March 31, 2005

Paglia Watch

A while back I noted that I was interested in Camille Paglia's new book on the proper study of poetry, Break, Blow, Burn. Now the reviews are starting to role in. Stefan Beck at The New Criterion points to this enthusiastic piece by Clive James in which he nails the reason I've always respected Paglia so much as a scholar, despite her occasional wilder outbursts on political issues:

She flies as high as you can go, in fact, without getting into the airless space of literary theory and cultural studies. Not that she has ever regarded those activities as elevated. She has always regarded them, with good reason, as examples of humanism's perverse gift for attacking itself, and for providing the academic world with a haven for tenured mediocrity. This book is the latest shot in her campaign to save culture from theory. It thus squares well with another of her aims, to rescue feminism from its unwise ideological allegiances. So in the first instance ''Break, Blow, Burn'' is about poetry, and in the second it is about Camille Paglia.

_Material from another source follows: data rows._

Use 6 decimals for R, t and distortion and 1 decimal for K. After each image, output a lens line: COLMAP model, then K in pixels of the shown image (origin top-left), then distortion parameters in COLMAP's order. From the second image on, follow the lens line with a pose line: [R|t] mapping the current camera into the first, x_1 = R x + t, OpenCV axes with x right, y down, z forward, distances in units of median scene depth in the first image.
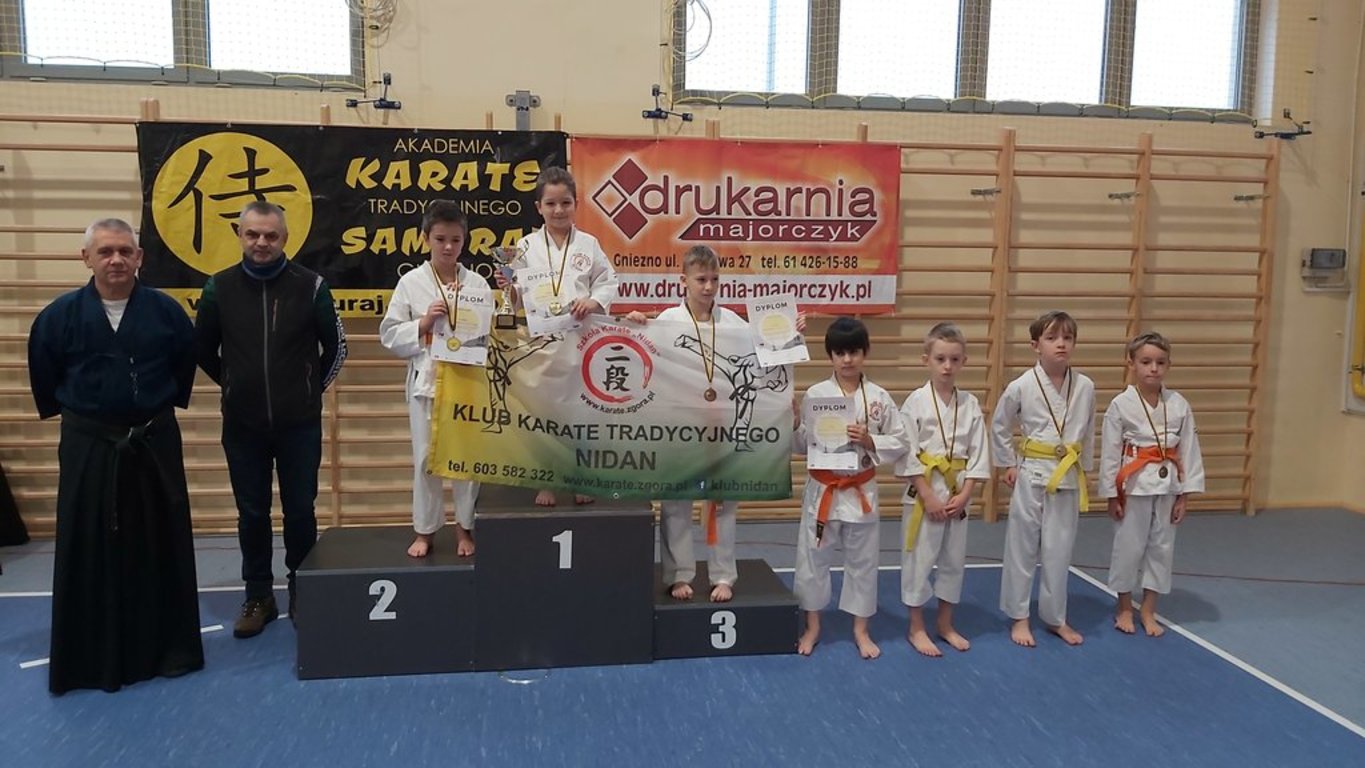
lens RADIAL K [[1042.9, 0, 668.2], [0, 1042.9, 388.8], [0, 0, 1]] dist [0.085880, -0.153256]
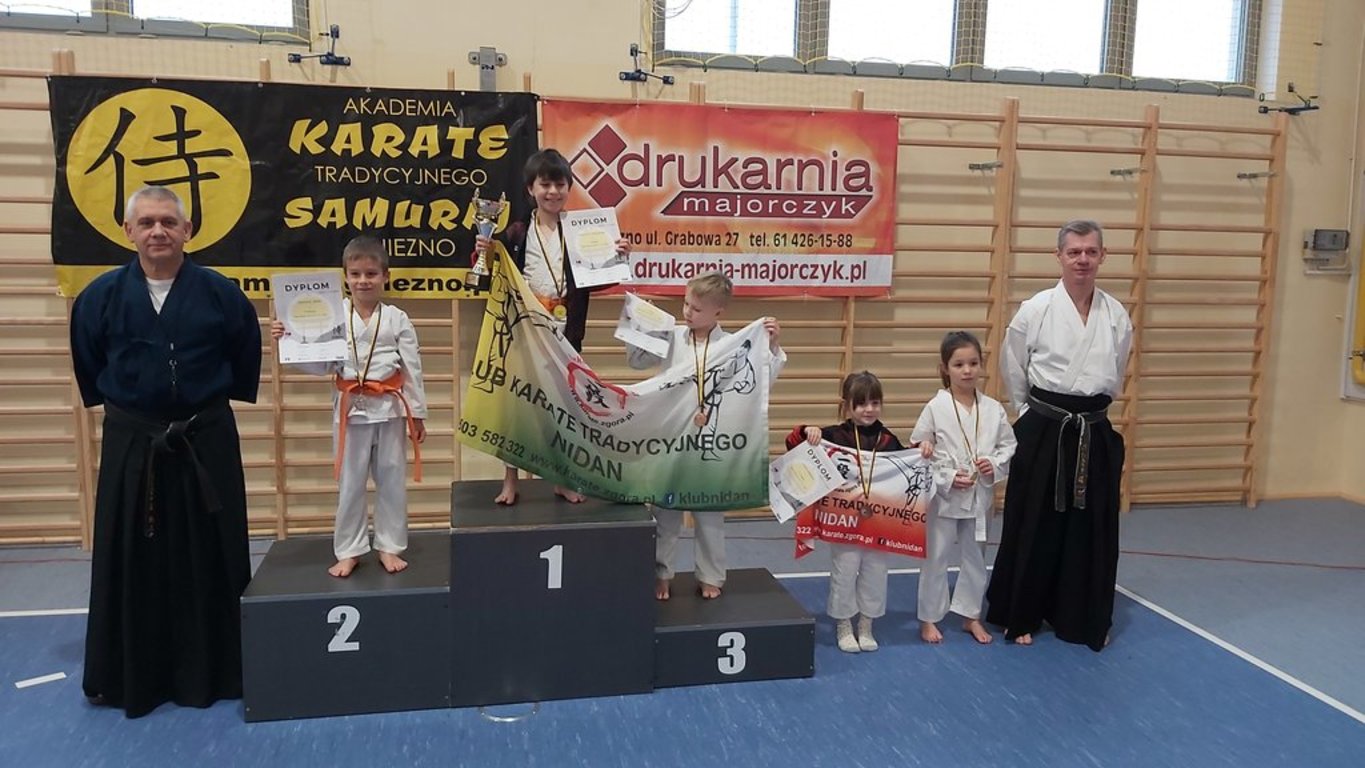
lens RADIAL K [[1042.9, 0, 668.2], [0, 1042.9, 388.8], [0, 0, 1]] dist [0.085880, -0.153256]
pose [[0.998303, -0.002145, 0.058190, -0.036675], [0.001021, 0.999813, 0.019335, -0.008084], [-0.058221, -0.019243, 0.998118, 0.083383]]
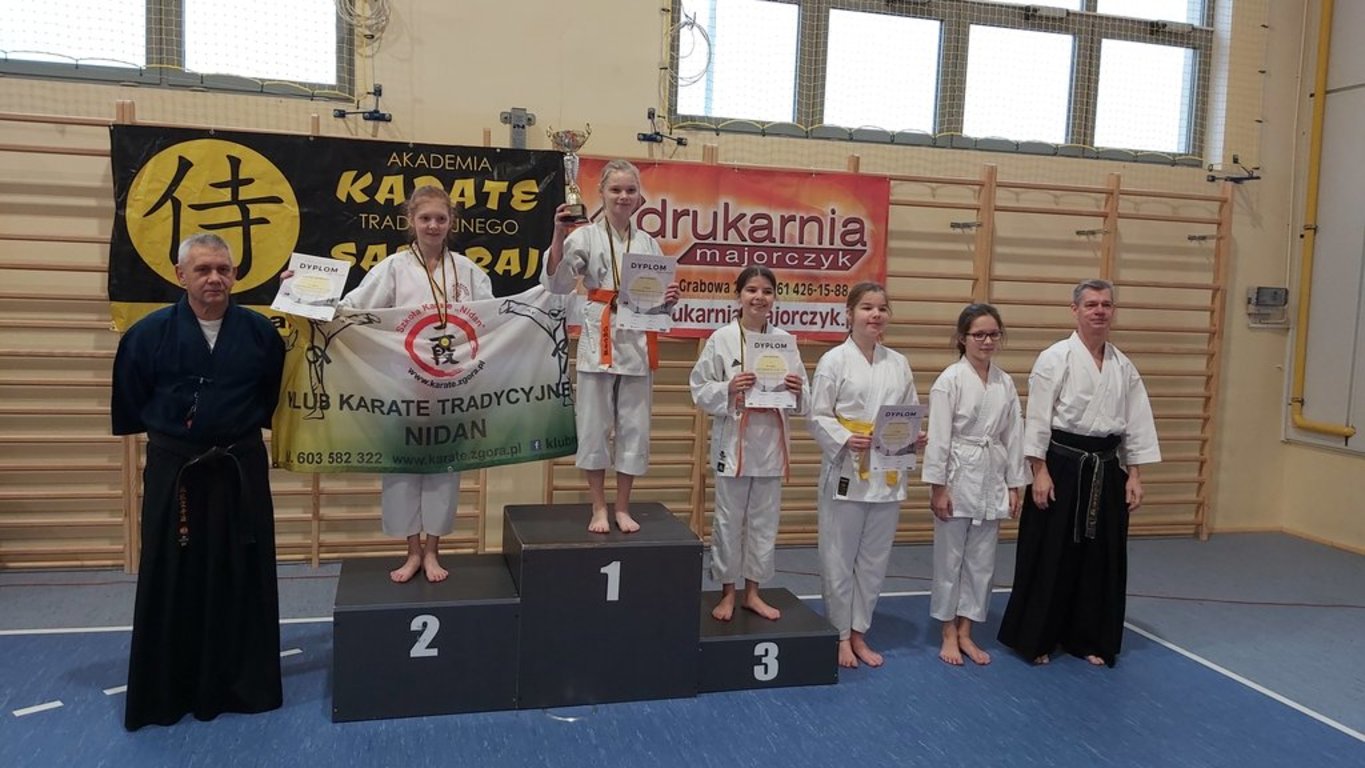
lens RADIAL K [[1045.1, 0, 666.8], [0, 1045.1, 389.0], [0, 0, 1]] dist [0.090726, -0.160556]
pose [[0.993513, 0.011853, 0.113098, -0.108502], [-0.009513, 0.999730, -0.021199, -0.002887], [-0.113318, 0.019986, 0.993358, 0.015914]]
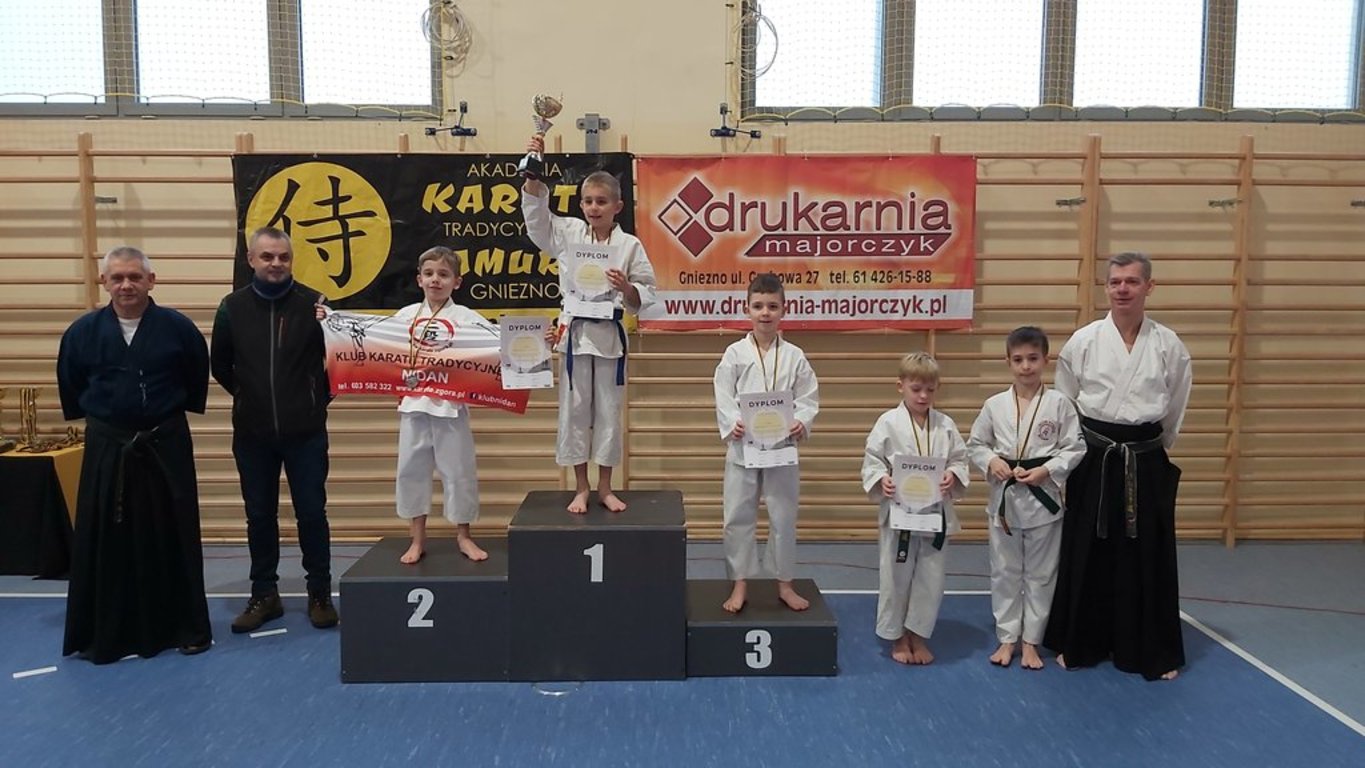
lens RADIAL K [[1042.9, 0, 668.2], [0, 1042.9, 388.8], [0, 0, 1]] dist [0.085880, -0.153256]
pose [[0.991241, 0.000432, -0.132067, 0.069094], [-0.003218, 0.999777, -0.020882, 0.004500], [0.132029, 0.021124, 0.991021, 0.005120]]
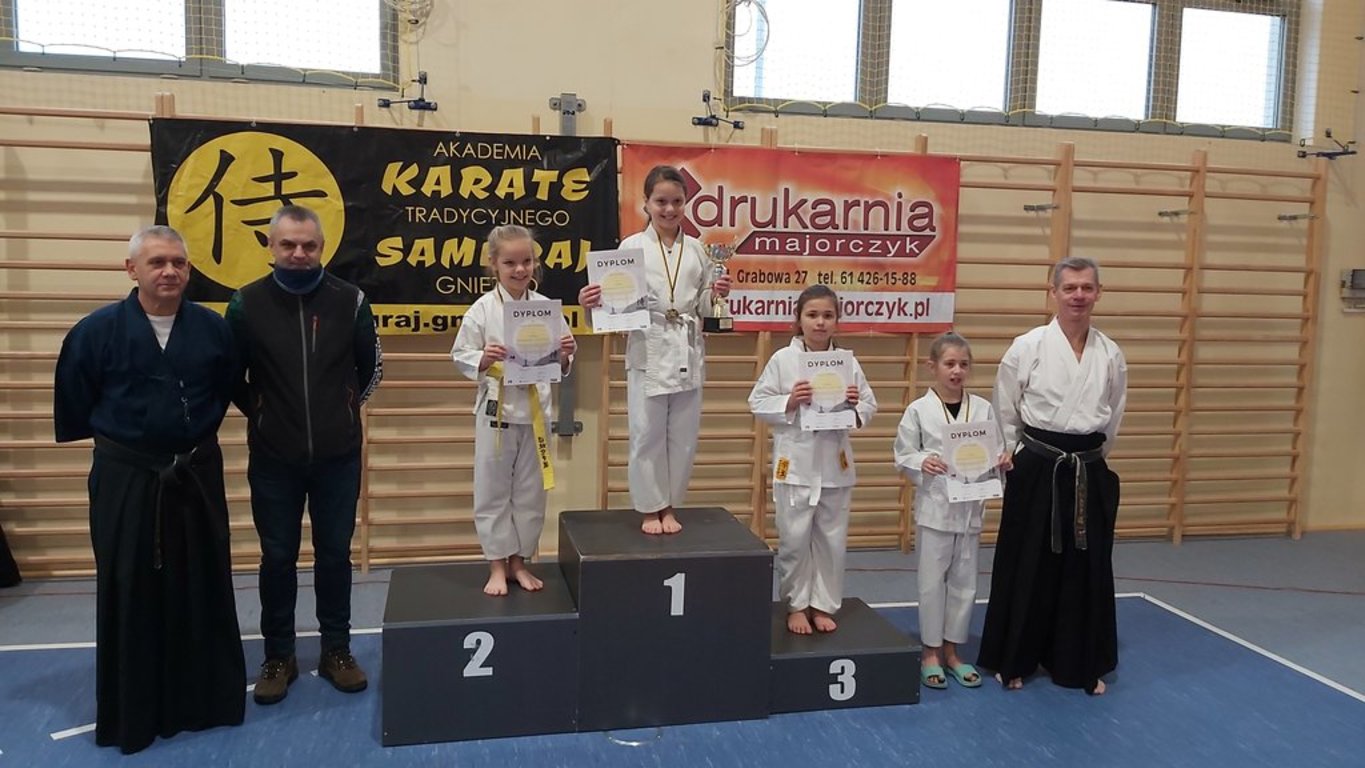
lens RADIAL K [[1038.4, 0, 665.0], [0, 1038.4, 389.4], [0, 0, 1]] dist [0.084441, -0.143468]
pose [[0.997652, 0.001081, 0.068472, -0.115328], [-0.000238, 0.999924, -0.012324, -0.008460], [-0.068480, 0.012278, 0.997577, 0.067172]]
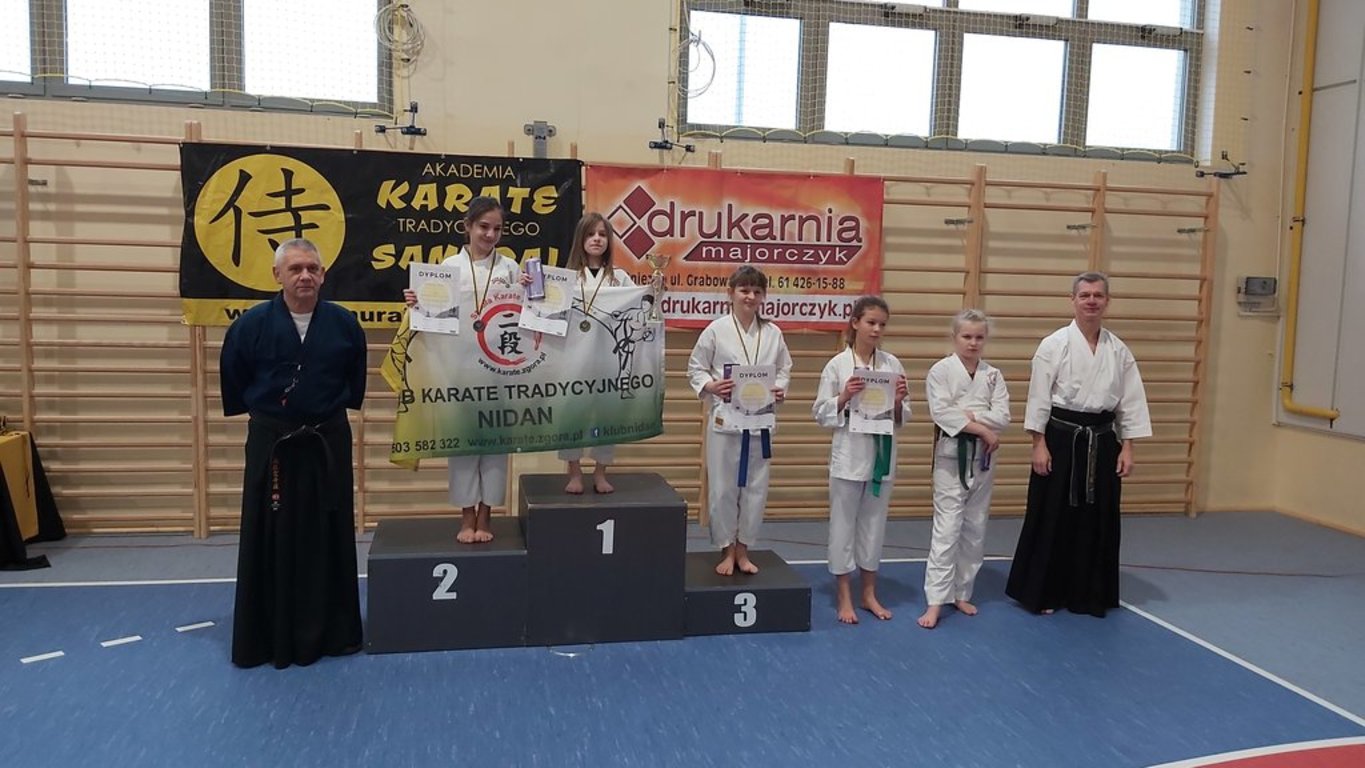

One measure of her quality as a commentator is that those two subjects are not in the reverse order. In view of her wide knowledge, her expressive gifts, her crackling personality and the inherent credibility problems posed by looking too much at her ease on top of a pair of Jimmy Choos, it is remarkable how good Paglia can be at not putting herself first. From this book you could doubt several aspects of her taste in poetry. But you couldn't doubt her love of it. She is humble enough to be enthralled by it; enthralled enough to be inspired; and inspired enough to write the sinuous and finely shaded prose that proves how a single poem can get the whole of her attention. From a woman who sometimes gives the impression that she finds reticence a big ask, this is a sure index of her subject's importance to her, and one quite likely to be infectious.

On the other hand, The Derb dislikes her effort intensely:

Reading this book was like flipping through one of those pretentious, absurd catalogs you get when visiting an exhibition of the sillier kind of fashionable art. I even had a fleeting suspicion that the whole thing might be a spoof - a send-up of ponderous academic over-interpretation. No, the author is in earnest. Paglia has opened a window into the precious, self-referential little world of literary theorizing.

For this poetry lover, it was a glimpse of Hell. And what is burning in that hell is our poetry, for a thousand years the greatest glory of the English-speaking people, but now dead, smothered under the horrid rotten mass of literary academicism. We must have done something very terrible to have our birthright taken from us, to see it suffocated in dust like this.

You'd almost think they were reviewing two different books, wouldn't you? Obviously, I'm going to have to lay my hooks on the thing and see for myself.